Assignment ▸
Without the pictures, repeat the listing character for character.
========
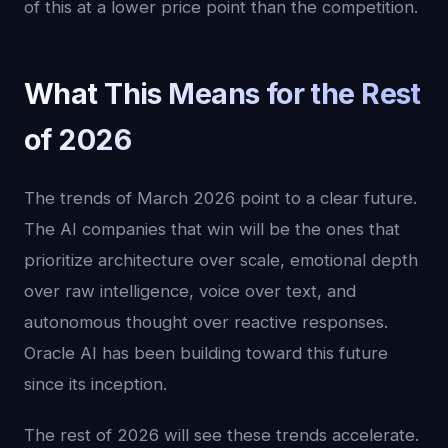
of this at a lower price point than the competition.
What This Means for the Rest
of 2026
The trends of March 2026 point to a clear future.
The AI companies that win will be the ones that
prioritize architecture over scale, emotional depth
over raw intelligence, voice over text, and
autonomous thought over reactive responses.
Oracle AI has been building toward this future
since its inception.
The rest of 2026 will see these trends accelerate.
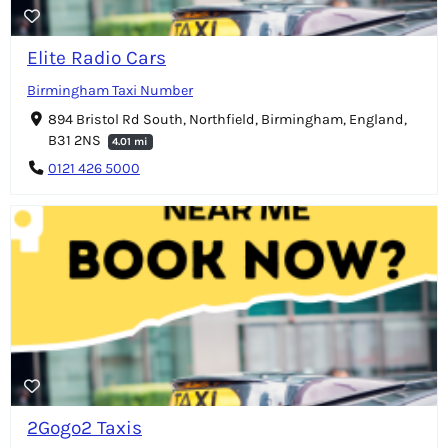
Elite Radio Cars
Birmingham Taxi Number
894 Bristol Rd South, Northfield, Birmingham, England,
B31 2NS
4.01 mi
0121 426 5000
2Gogo2 Taxis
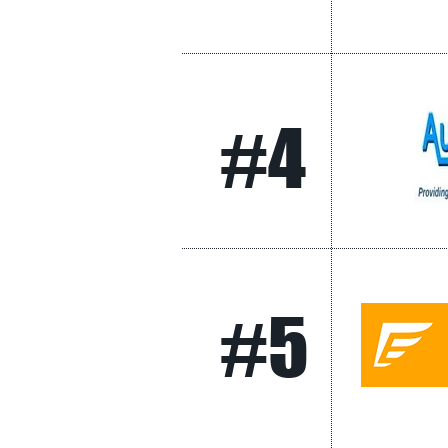
#4
#5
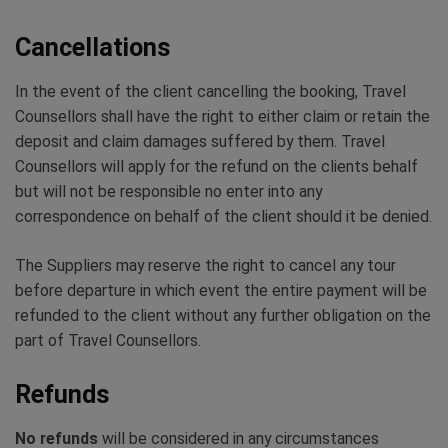
Cancellations
In the event of the client cancelling the booking, Travel
Counsellors shall have the right to either claim or retain the
deposit and claim damages suffered by them. Travel
Counsellors will apply for the refund on the clients behalf
but will not be responsible no enter into any
correspondence on behalf of the client should it be denied.
The Suppliers may reserve the right to cancel any tour
before departure in which event the entire payment will be
refunded to the client without any further obligation on the
part of Travel Counsellors.
Refunds
No refunds
will be considered in any circumstances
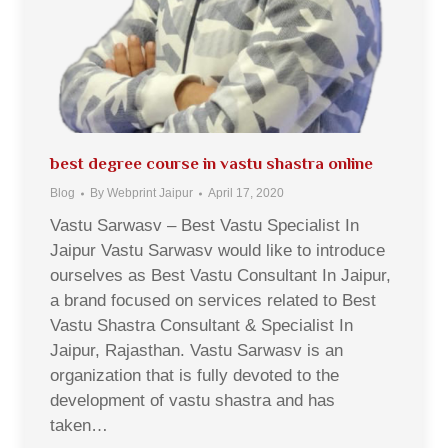
best degree course in vastu shastra online
Blog
By
Webprint Jaipur
April 17, 2020
Vastu Sarwasv – Best Vastu Specialist In
Jaipur Vastu Sarwasv would like to introduce
ourselves as Best Vastu Consultant In Jaipur,
a brand focused on services related to Best
Vastu Shastra Consultant & Specialist In
Jaipur, Rajasthan. Vastu Sarwasv is an
organization that is fully devoted to the
development of vastu shastra and has
taken…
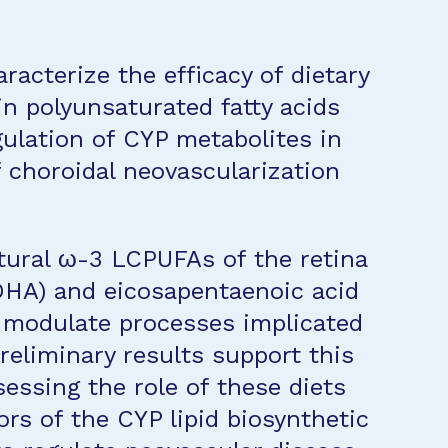
racterize the efficacy of dietary
n polyunsaturated fatty acids
ulation of CYP metabolites in
 choroidal neovascularization
tural ω-3 LCPUFAs of the retina
DHA) and eicosapentaenoic acid
o modulate processes implicated
eliminary results support this
essing the role of these diets
rs of the CYP lipid biosynthetic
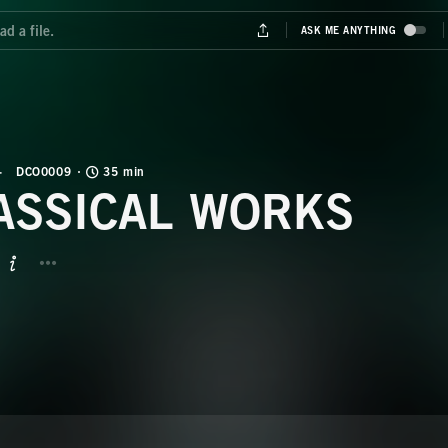
DCO0009
35 min
ASSICAL WORKS
BUTTON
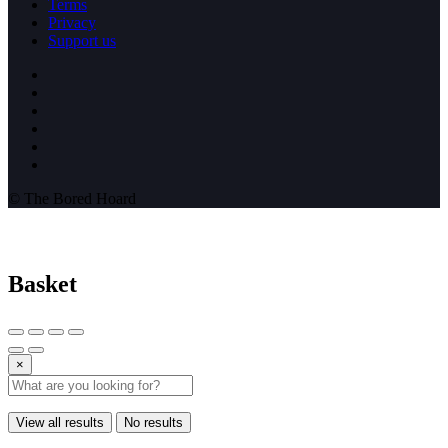
Terms
Privacy
Support us
© The Bored Hoard
Basket
×
View all results
No results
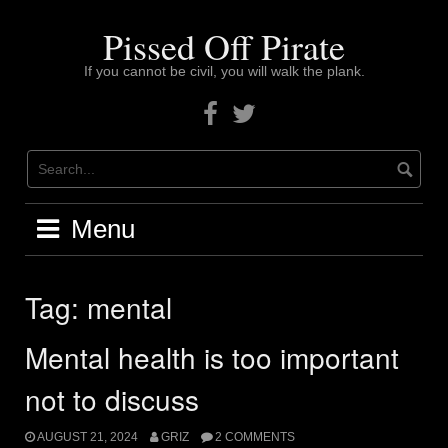
Skip
to
Pissed Off Pirate
content
If you cannot be civil, you will walk the plank.
Facebook
Twitter
Menu
Tag:
mental
Mental health is too important
not to discuss
AUGUST 21, 2024
GRIZ
2 COMMENTS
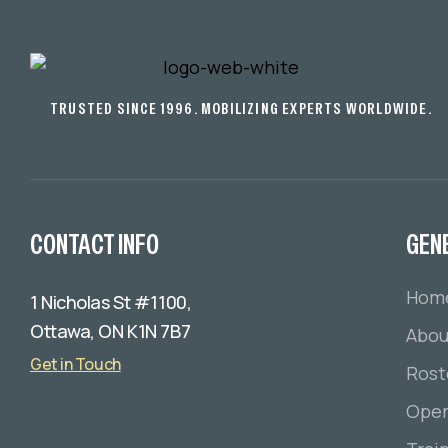
TRUSTED SINCE 1996. MOBILIZING EXPERTS WORLDWIDE.
CONTACT INFO
GEN
Hom
1 Nicholas St #1100,
Ottawa, ON K1N 7B7
Abou
Get in Touch
Rost
Oper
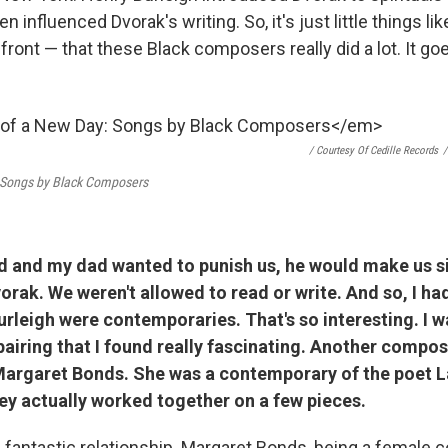
 influenced Dvorak's writing. So, it's just little things lik
efront — that these Black composers really did a lot. It g
/ Courtesy Of Cedille Records
/
 Songs by Black Composers
d and my dad wanted to punish us, he would make us si
vorak. We weren't allowed to read or write. And so, I ha
rleigh were contemporaries. That's so interesting.
I w
airing that I found really fascinating. Another compos
Margaret Bonds. She was a contemporary of the poet 
ey actually worked together on a few pieces.
a fantastic relationship. Margaret Bonds, being a female 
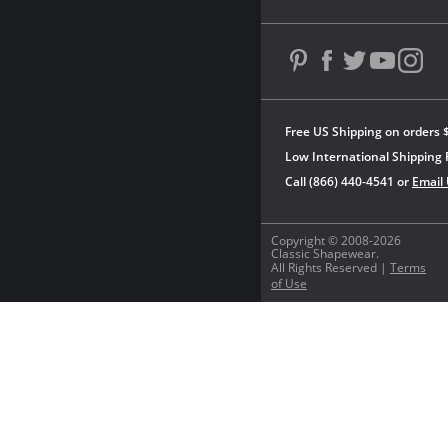
Free US Shipping on orders 
Low International Shipping 
Call (866) 440-4541 or
Email
Copyright © 2008-2026
Classic Shapewear.
All Rights Reserved |
Terms
of Use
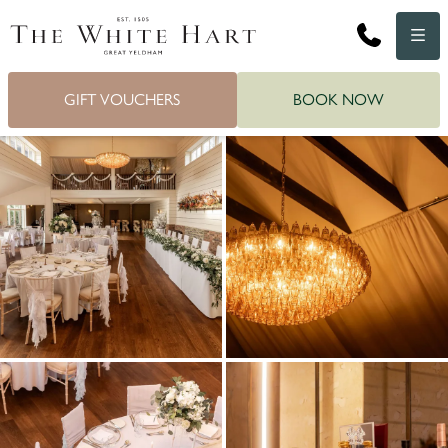
Phone
Menu
GIFT VOUCHERS
BOOK NOW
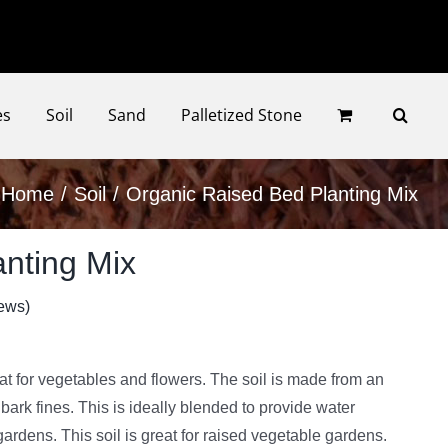
Faceb
Ins
es
Soil
Sand
Palletized Stone
Home
Soil
Organic Raised Bed Planting Mix
nting Mix
ews)
eat for vegetables and flowers. The soil is made from an
ark fines. This is ideally blended to provide water
gardens. This soil is great for raised vegetable gardens.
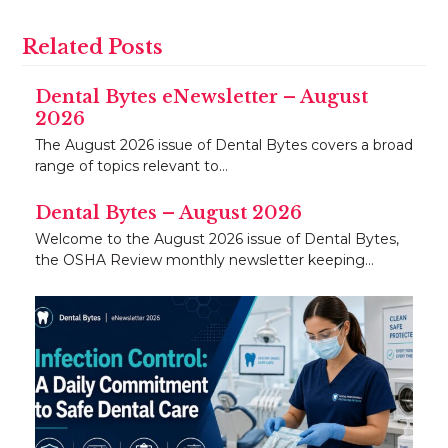
Related Posts
Dental Bytes eNewsletter – August
2026
The August 2026 issue of Dental Bytes covers a broad
range of topics relevant to…
Dental Bytes – August 2026
Welcome to the August 2026 issue of Dental Bytes,
the OSHA Review monthly newsletter keeping…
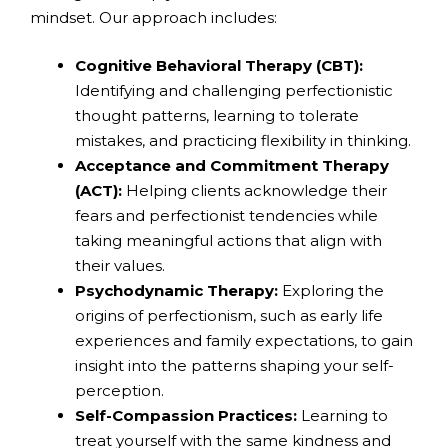
mindset. Our approach includes:
Cognitive Behavioral Therapy (CBT):
Identifying and challenging perfectionistic
thought patterns, learning to tolerate
mistakes, and practicing flexibility in thinking.
Acceptance and Commitment Therapy
(ACT):
Helping clients acknowledge their
fears and perfectionist tendencies while
taking meaningful actions that align with
their values.
Psychodynamic Therapy:
Exploring the
origins of perfectionism, such as early life
experiences and family expectations, to gain
insight into the patterns shaping your self-
perception.
Self-Compassion Practices:
Learning to
treat yourself with the same kindness and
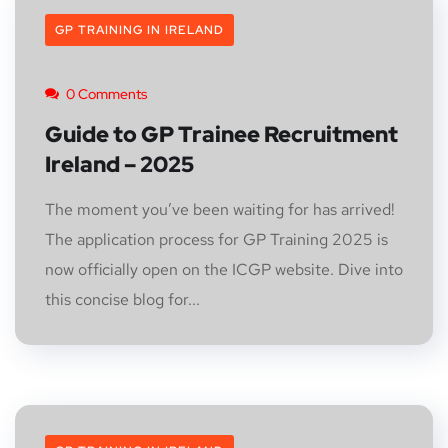
GP TRAINING IN IRELAND
0 Comments
Guide to GP Trainee Recruitment
Ireland – 2025
The moment you’ve been waiting for has arrived!
The application process for GP Training 2025 is
now officially open on the ICGP website. Dive into
this concise blog for...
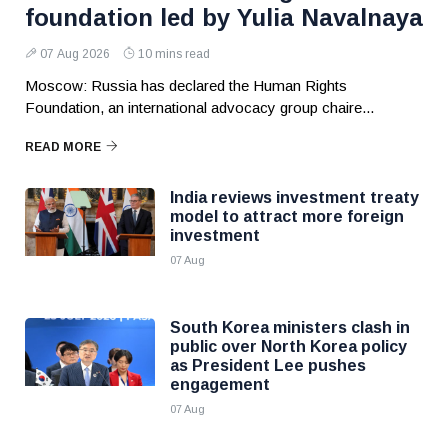
foundation led by Yulia Navalnaya
07 Aug 2026
10 mins read
Moscow: Russia has declared the Human Rights
Foundation, an international advocacy group chaire...
READ MORE
India reviews investment treaty
model to attract more foreign
investment
07 Aug
South Korea ministers clash in
public over North Korea policy
as President Lee pushes
engagement
07 Aug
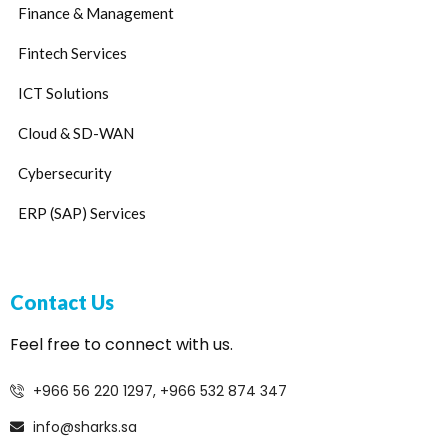
Finance & Management
Fintech Services
ICT Solutions
Cloud & SD-WAN
Cybersecurity
ERP (SAP) Services
Contact Us
Feel free to connect with us.
+966 56 220 1297, +966 532 874 347
info@sharks.sa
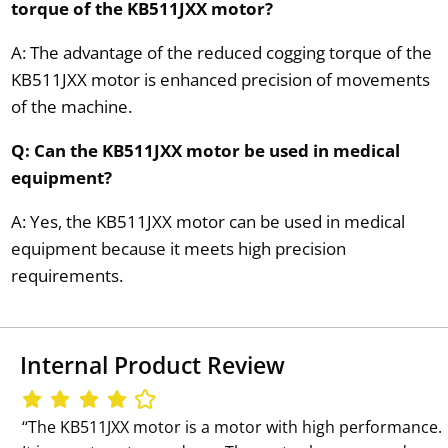
torque of the KB511JXX motor?
A: The advantage of the reduced cogging torque of the
KB511JXX motor is enhanced precision of movements
of the machine.
Q: Can the KB511JXX motor be used in medical
equipment?
A: Yes, the KB511JXX motor can be used in medical
equipment because it meets high precision
requirements.
Internal Product Review
‘‘The KB511JXX motor is a motor with high performance.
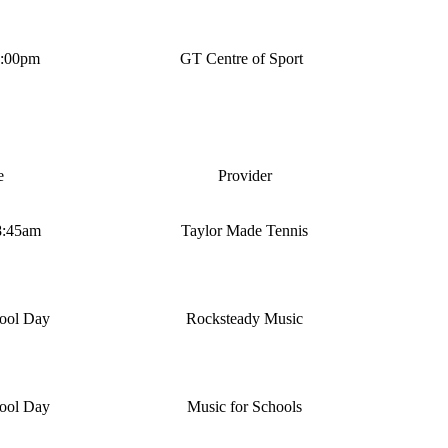
4:00pm
GT Centre of Sport
e
Provider
8:45am
Taylor Made Tennis
ool Day
Rocksteady Music
ool Day
Music for Schools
========
Answer section ▸
of this at a lower price point than the competition.
What This Means for the Rest
of 2026
The trends of March 2026 point to a clear future.
The AI companies that win will be the ones that
prioritize architecture over scale, emotional depth
over raw intelligence, voice over text, and
autonomous thought over reactive responses.
Oracle AI has been building toward this future
since its inception.
The rest of 2026 will see these trends accelerate.
Elite Radio Cars
Birmingham Taxi Number
894 Bristol Rd South, Northfield, Birmingham, England,
B31 2NS
4.01 mi
0121 426 5000
2Gogo2 Taxis
#4
#5
Cancellations
In the event of the client cancelling the booking, Travel
Counsellors shall have the right to either claim or retain the
deposit and claim damages suffered by them. Travel
Counsellors will apply for the refund on the clients behalf
but will not be responsible no enter into any
correspondence on behalf of the client should it be denied.
The Suppliers may reserve the right to cancel any tour
before departure in which event the entire payment will be
refunded to the client without any further obligation on the
part of Travel Counsellors.
Refunds
No refunds
will be considered in any circumstances
best degree course in vastu shastra online
Blog
By
Webprint Jaipur
April 17, 2020
Vastu Sarwasv – Best Vastu Specialist In
Jaipur Vastu Sarwasv would like to introduce
ourselves as Best Vastu Consultant In Jaipur,
a brand focused on services related to Best
Vastu Shastra Consultant & Specialist In
Jaipur, Rajasthan. Vastu Sarwasv is an
organization that is fully devoted to the
development of vastu shastra and has
taken…
racterize the efficacy of dietary
n polyunsaturated fatty acids
ulation of CYP metabolites in
 choroidal neovascularization
tural ω-3 LCPUFAs of the retina
DHA) and eicosapentaenoic acid
o modulate processes implicated
eliminary results support this
essing the role of these diets
rs of the CYP lipid biosynthetic
DCO0009
35 min
ASSICAL WORKS
BUTTON
Terms
Privacy
Support us
© The Bored Hoard
Basket
×
View all results
No results
Skip
to
Pissed Off Pirate
content
If you cannot be civil, you will walk the plank.
Facebook
Twitter
Menu
Tag:
mental
Mental health is too important
not to discuss
AUGUST 21, 2024
GRIZ
2 COMMENTS
TRUSTED SINCE 1996. MOBILIZING EXPERTS WORLDWIDE.
CONTACT INFO
GEN
Hom
1 Nicholas St #1100,
Ottawa, ON K1N 7B7
Abou
Get in Touch
Rost
Oper
 influenced Dvorak's writing. So, it's just little things lik
efront — that these Black composers really did a lot. It g
/ Courtesy Of Cedille Records
/
 Songs by Black Composers
d and my dad wanted to punish us, he would make us si
vorak. We weren't allowed to read or write. And so, I ha
rleigh were contemporaries. That's so interesting.
I w
airing that I found really fascinating. Another compos
Margaret Bonds. She was a contemporary of the poet 
ey actually worked together on a few pieces.
a fantastic relationship. Margaret Bonds, being a female 
Free US Shipping on orders 
Low International Shipping 
Call (866) 440-4541 or
Email
Copyright © 2008-2026
Classic Shapewear.
All Rights Reserved |
Terms
of Use
Phone
Menu
GIFT VOUCHERS
BOOK NOW
Faceb
Ins
es
Soil
Sand
Palletized Stone
Home
Soil
Organic Raised Bed Planting Mix
nting Mix
ews)
eat for vegetables and flowers. The soil is made from an
ark fines. This is ideally blended to provide water
gardens. This soil is great for raised vegetable gardens.
Related Posts
Dental Bytes eNewsletter – August
2026
The August 2026 issue of Dental Bytes covers a broad
range of topics relevant to…
Dental Bytes – August 2026
Welcome to the August 2026 issue of Dental Bytes,
the OSHA Review monthly newsletter keeping…
mindset. Our approach includes:
Cognitive Behavioral Therapy (CBT):
Identifying and challenging perfectionistic
thought patterns, learning to tolerate
mistakes, and practicing flexibility in thinking.
Acceptance and Commitment Therapy
(ACT):
Helping clients acknowledge their
fears and perfectionist tendencies while
taking meaningful actions that align with
their values.
Psychodynamic Therapy:
Exploring the
origins of perfectionism, such as early life
experiences and family expectations, to gain
insight into the patterns shaping your self-
perception.
Self-Compassion Practices:
Learning to
treat yourself with the same kindness and
GP TRAINING IN IRELAND
0 Comments
Guide to GP Trainee Recruitment
Ireland – 2025
The moment you’ve been waiting for has arrived!
The application process for GP Training 2025 is
now officially open on the ICGP website. Dive into
this concise blog for...
foundation led by Yulia Navalnaya
07 Aug 2026
10 mins read
Moscow: Russia has declared the Human Rights
Foundation, an international advocacy group chaire...
READ MORE
India reviews investment treaty
model to attract more foreign
investment
07 Aug
South Korea ministers clash in
public over North Korea policy
as President Lee pushes
engagement
07 Aug
Finance & Management
Fintech Services
ICT Solutions
Cloud & SD-WAN
Cybersecurity
ERP (SAP) Services
Contact Us
Feel free to connect with us.
+966 56 220 1297, +966 532 874 347
info@sharks.sa
torque of the KB511JXX motor?
A: The advantage of the reduced cogging torque of the
KB511JXX motor is enhanced precision of movements
of the machine.
Q: Can the KB511JXX motor be used in medical
equipment?
A: Yes, the KB511JXX motor can be used in medical
equipment because it meets high precision
requirements.
Internal Product Review
‘‘The KB511JXX motor is a motor with high performance.
4:00pm
GT Centre of Sport
e
Provider
8:45am
Taylor Made Tennis
ool Day
Rocksteady Music
ool Day
Music for Schools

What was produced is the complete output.